El mejor pluralismo no es el de los bloques monolíticos incomunicados, que se dan la espalda y se instalan en el ping-pong de los "trágala". Al menos ésta es la opinión de un centrista recalcitrante como el que suscribe.

En España, quizá por nuestra tradición de confesionalidad, la incomunicación llega a singulares extremos. Hoy observamos la oposición sin fisuras entre la plaza de San Pedro y la de Chueca; entre el viejo Ripalda o la espantable formación del espíritu nacional y la promisoria educación para la ciudadanía; mucho doctrinarismo y fervorín, poca ejemplaridad. En las tertulias y discusiones públicas los intervinientes se quitan la palabra, gritan, no se escuchan y con un poco de mala suerte se insultan entre sí o a los demás. Hoy cada identidad se organiza en círculos muy cerrados; tiene sus propias huestes o mesnadas muy compactas, en cuerdas de parroquianos adictos inasequibles a los hechos; en cofradías de fieles muy convencidos, con sus específicos medios de comunicación, periódicos, canales de televisión o cadenas de radio, que sirven de campana de resonancia y de corroboración constante de la verdadera fe, que es la de cada uno; con sus intelectuales, orgánicos o inorgánicos; con su "santoral" propio y sus necrológicas laudatorias o reticentes; sus excomuniones y sus entredichos; sus amplificadores, sus sordinas o sus silencios.

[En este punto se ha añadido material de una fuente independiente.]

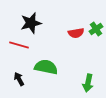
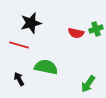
green cross: rotated 16 degrees clockwise
red semicircle: rotated 21 degrees clockwise
green arrow: moved 1 px down; rotated 24 degrees clockwise
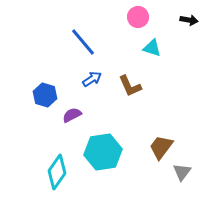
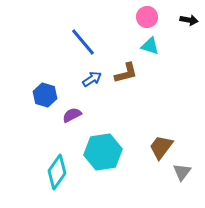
pink circle: moved 9 px right
cyan triangle: moved 2 px left, 2 px up
brown L-shape: moved 4 px left, 13 px up; rotated 80 degrees counterclockwise
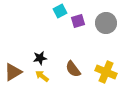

En las manifestaciones de unos y otros no sólo es imposible saber qué se discute sino algo en apariencia tan simple como el número real de manifestantes.

Menos mal que ahora estamos promoviendo la alianza de civilizaciones y, ya puestos, a alguien se le puede ocurrir empezar por las de casa y abordar las islámicas un cuarto de hora después.

Juan Antonio Ortega Díaz-Ambrona es ex ministro de Educación con los Gobiernos de UCD.